After starting four biotech companies and serving as CEO, Kreiner, who has a master’s in business administration and a doctorate in neuroscience from Stanford University, was looking for something new. “My primary responsibility was maximizing financial returns for venture capitalists, and I knew deep in my heart that that wasn’t really what made my clock tick,” he says. So in 2010 he changed course and became executive director of the Miller Center for Social Entrepreneurship in Santa Clara — requiring a long commute from the home he shares with his husband in Sonoma.
A job with MALT would eliminate that commute, so even though he loved the socially beneficial work he did at the Miller Center, Kreiner started asking the MALT recruiter questions. “I’m not a land trust guy, and I’m not a real estate lawyer. I don’t have that background at all,” he says about coming on board at the trust, whose mission is to use conservation easements to permanently protect Marin farmland — 54,000 acres have already been safeguarded, with plans to get to 100,000 by 2040. “I met with a couple of the ranchers and farmers and learned that MALT had created this incredible platform. And there was also an awareness that we need to be much more inclusive in our work — and that resonated with me.”

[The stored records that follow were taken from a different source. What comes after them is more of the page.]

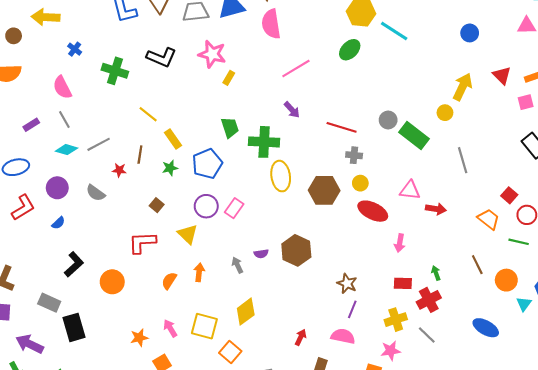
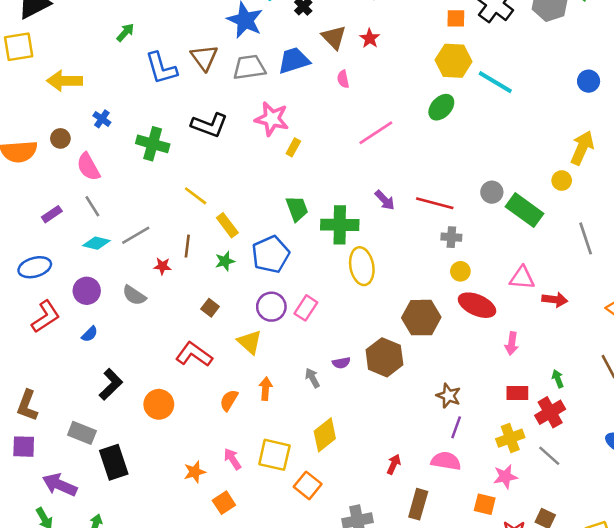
pink semicircle: (271, 24) -> (343, 79), size x0.5
brown circle: (14, 36) -> (60, 138), moved
purple arrow: (292, 110) -> (385, 200), moved
brown hexagon: (324, 190) -> (421, 318), moved
red L-shape: (142, 242) -> (194, 354), turned 40

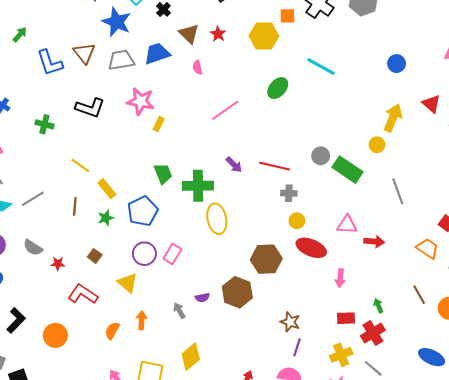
yellow hexagon: (454, 61) -> (264, 36), moved
green cross: (153, 144) -> (44, 124), size x0.7
red star: (162, 266) -> (58, 264), moved

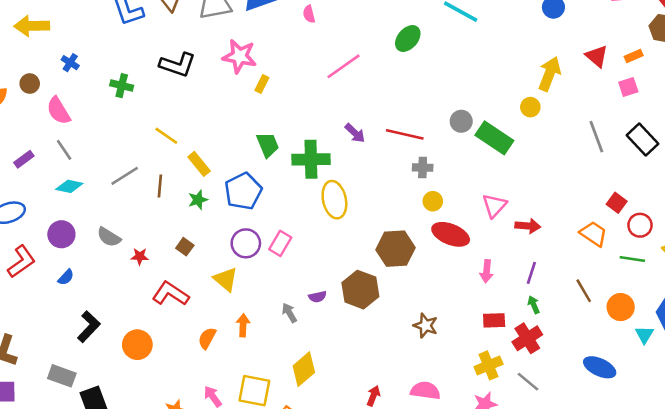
gray line: (398, 191) -> (596, 137), moved
gray line: (33, 199) -> (125, 176), moved
pink triangle: (347, 225) -> (494, 206), turned -50
purple line: (297, 347) -> (531, 273), moved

Kreiner says that one of the big lessons he learned as co-founder of Silicon Valley Executive Center’s Black Corporate Board Readiness Program is that it’s a myth that there aren’t talented underrepresented people who can serve on boards like MALT’s. “We need to go outside of our own networks and intentionally reach beyond them to more diverse groups,” he says. “And that’s part of the process that the MALT team and board are going through now, relearning and being inclusive on how we understand agriculture.”

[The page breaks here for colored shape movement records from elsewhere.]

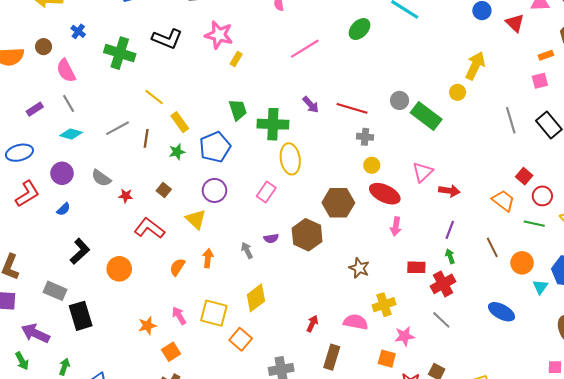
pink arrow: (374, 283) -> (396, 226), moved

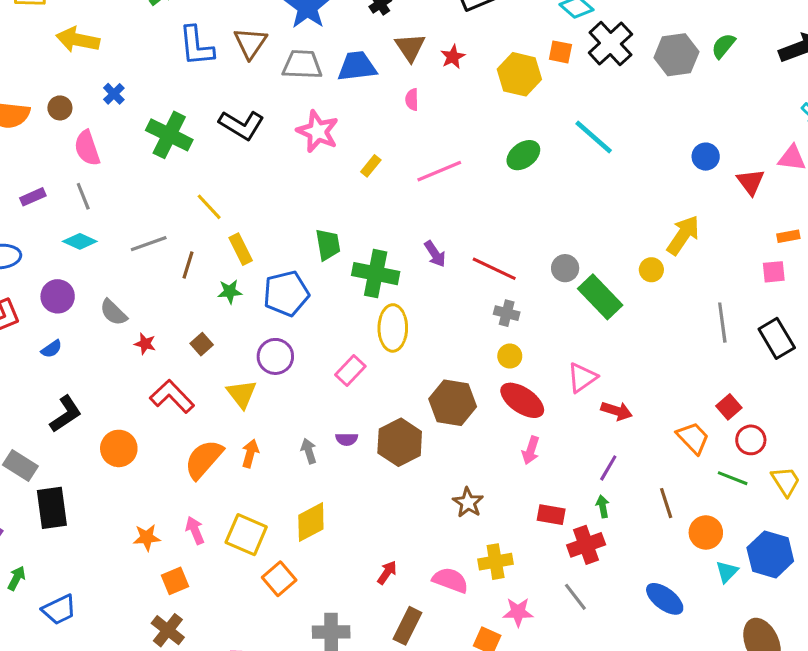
yellow rectangle: (236, 59) -> (371, 166), moved
orange semicircle: (177, 267) -> (204, 459), size x1.6

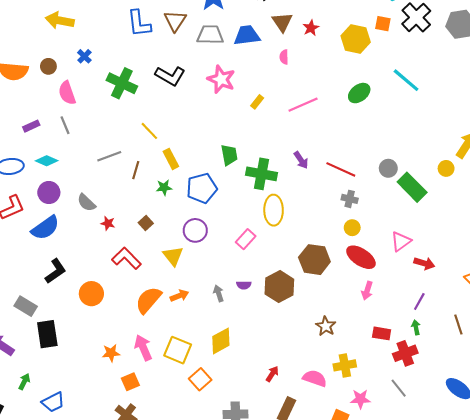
cyan diamond: (80, 241) -> (47, 161), moved
blue semicircle: (52, 349) -> (45, 228), size x2.0
orange arrow: (250, 453) -> (179, 296), turned 54
pink arrow: (195, 530) -> (143, 348), size x1.4

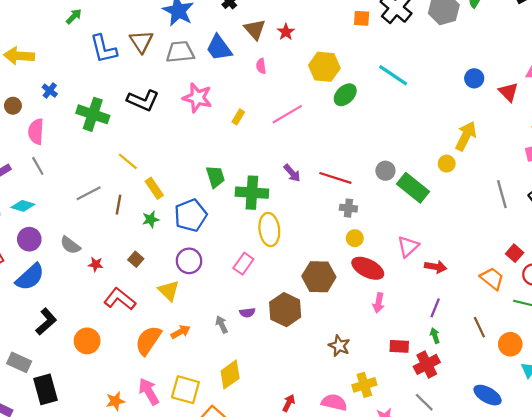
blue trapezoid: (247, 35) -> (219, 48), turned -112
yellow hexagon: (356, 39) -> (324, 67), moved
pink semicircle: (67, 93) -> (36, 132), turned 30

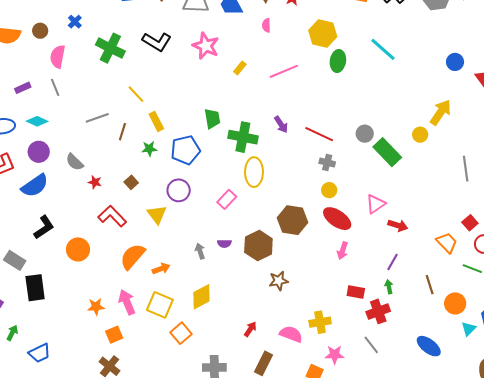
green ellipse: (345, 95) -> (338, 61), turned -45
orange arrow: (180, 332) -> (161, 269), moved
brown star: (339, 346) -> (279, 281), moved, turned 30

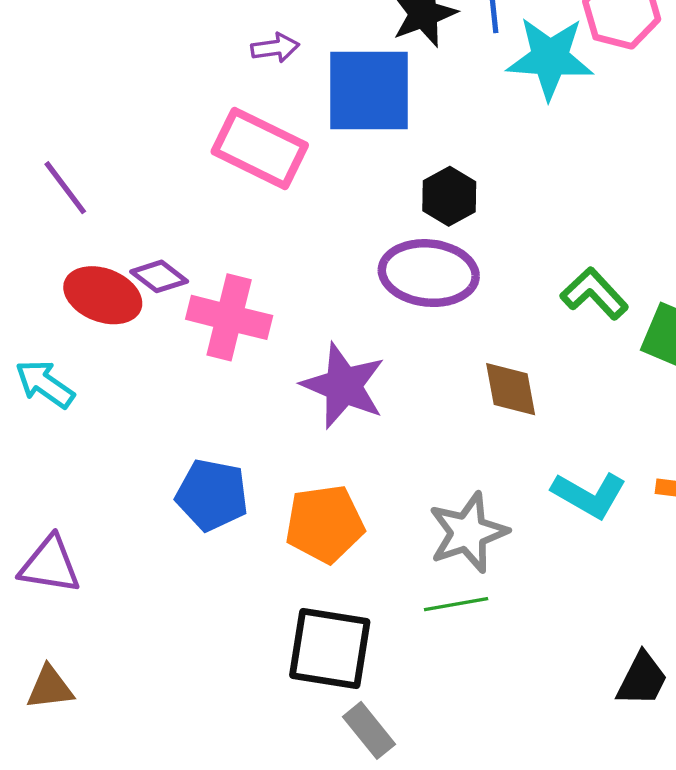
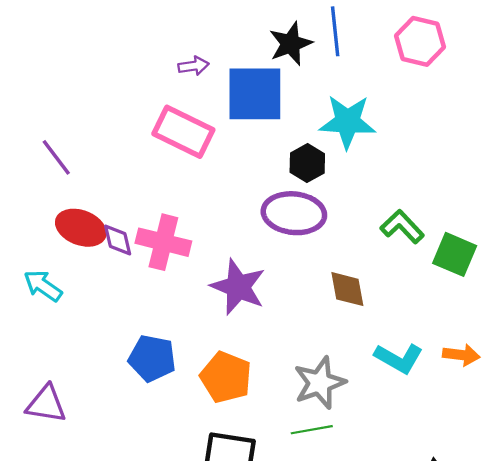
cyan star: (550, 58) -> (347, 122), moved
purple diamond: (159, 276) -> (118, 240), moved, turned 39
orange pentagon: (325, 524) -> (226, 377), turned 30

According to Kreiner, that means looking at indigenous planting practices, considering the use of native species that farmers might no longer be aware of, regenerating soil, capturing carbon and making sure that farmworkers have access to good pay and nearby housing. “In terms of the future vision, what we’re thinking about is really a model of engaging new farmers and food producers throughout the value chain, and providing opportunities for them to experiment,” he says.
A good example is the recent partnership with Hog Island Oyster Co., which was considering selling its 250-acre Leali Ranch near Marshall to sustain itself during the pandemic. MALT purchased the development rights on 240 acres for $1.1 million and preserved the land for agricultural uses in perpetuity. “This is a historic easement,” Kreiner says. “Cattle have been grazing there for around 100 years.”

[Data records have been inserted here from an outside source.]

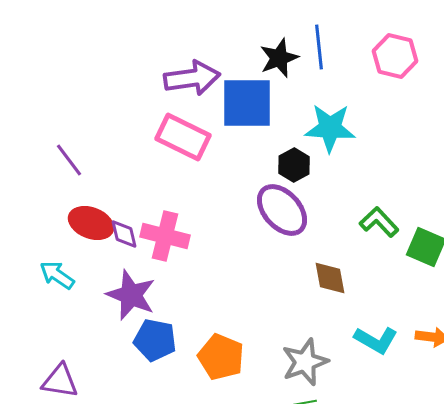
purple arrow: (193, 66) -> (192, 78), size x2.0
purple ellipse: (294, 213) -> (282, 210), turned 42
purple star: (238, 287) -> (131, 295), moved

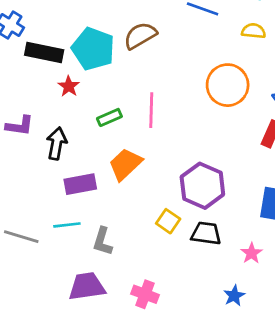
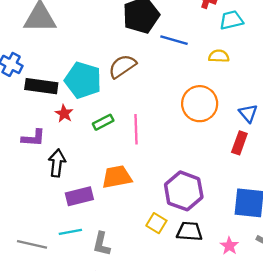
green rectangle: (109, 117) -> (103, 122), moved
purple L-shape: (20, 126) -> (33, 138), moved
orange trapezoid: (125, 164) -> (117, 177), turned 36

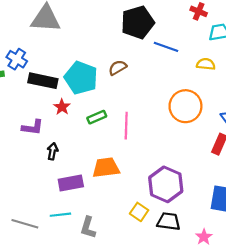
brown semicircle: (122, 66) -> (118, 68), size x0.7
black arrow: (57, 163) -> (52, 151), size x0.7

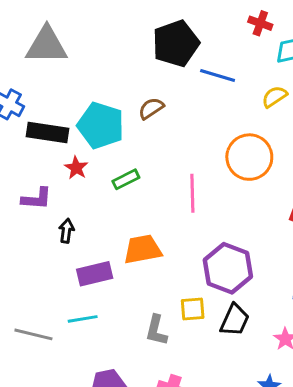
yellow semicircle: (206, 64) -> (274, 97), turned -36
pink line: (126, 126) -> (192, 193), moved
yellow square: (139, 212) -> (193, 309), turned -36
black trapezoid: (169, 221) -> (235, 320), turned 110
gray L-shape: (88, 228) -> (156, 330), moved

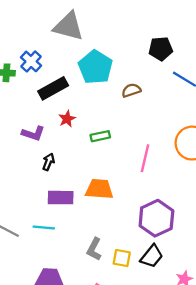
black pentagon: (176, 43) -> (161, 49), size x0.7
cyan pentagon: (101, 125) -> (95, 67), moved
black rectangle: (47, 133) -> (53, 88), turned -52
yellow square: (193, 309) -> (122, 258), moved

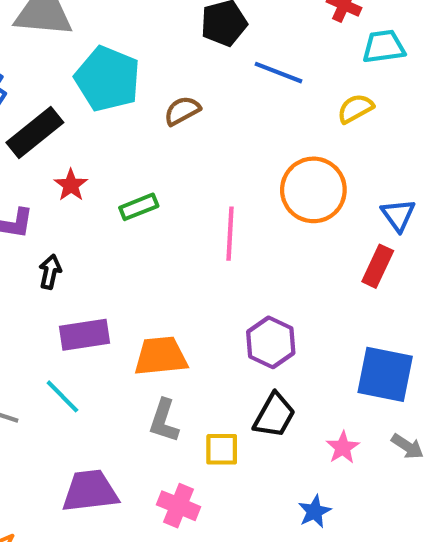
orange trapezoid: (99, 189) -> (161, 356), moved
purple hexagon: (156, 218) -> (271, 342), size x0.7
cyan line: (44, 228) -> (62, 396), turned 50
yellow square: (122, 258) -> (222, 449), moved

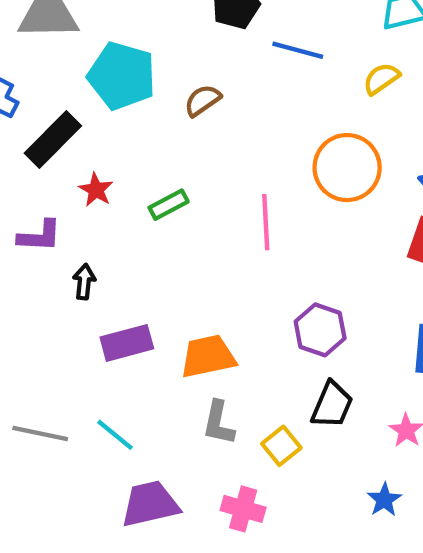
cyan line: (62, 396) -> (115, 435), moved
yellow square: (222, 449) -> (281, 446), turned -33

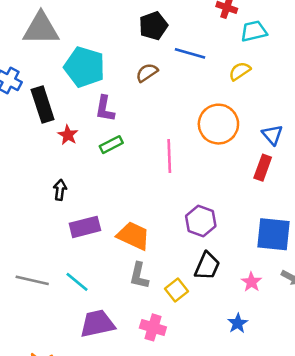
brown semicircle: (203, 100) -> (147, 73), moved
black rectangle: (53, 139) -> (43, 104), turned -64
purple L-shape: (40, 236) -> (105, 109), moved, turned 96
orange trapezoid: (208, 356) -> (133, 236), turned 36

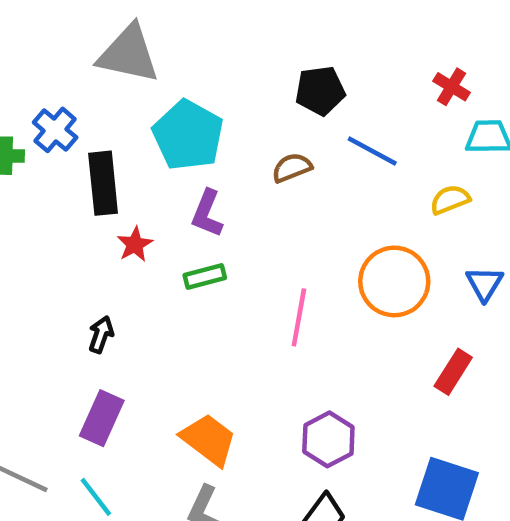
blue triangle: (272, 135) -> (485, 284), moved
purple rectangle: (85, 227) -> (102, 418), moved, turned -64

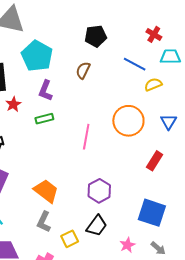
blue line: (372, 151) -> (135, 64), moved
brown semicircle: (292, 168) -> (83, 70), turned -42

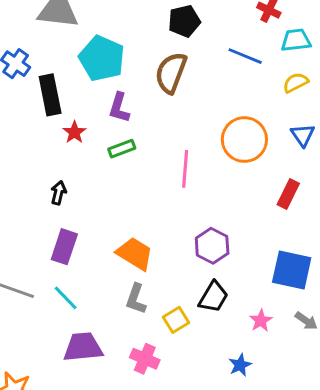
brown semicircle: (83, 70) -> (171, 73), size x1.6
yellow semicircle: (153, 84) -> (296, 83), moved

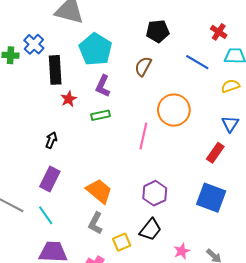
brown semicircle: (171, 73) -> (143, 66), size x0.7
orange circle: (244, 140) -> (174, 110), moved
red rectangle: (288, 194) -> (215, 153), moved
blue square: (292, 270) -> (211, 198), moved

The partnership with Hog Island gets at a lot of what MALT hopes to see happen with agriculture in the future. “The farming of mollusks and seaweed is one of the few forms of agriculture that’s practiced today that has positive ecosystem benefits,” Kreiner says. “The oysters, which are a high-quality source of protein and micronutrients, are actually filtering out excess nutrients in the aquatic environment, making the water cleaner for other uses; the seaweed that grows along with them is capturing carbon from the atmosphere; oyster shells can be ground up and used to enhance soil, which then results in greater forage growth for the cattle to eat; the cattle manure can be composted and used for carbon farming and that additional carbon helps with water retention in soil and creates more resilience to drought. These are just some of the loops we hope to close.”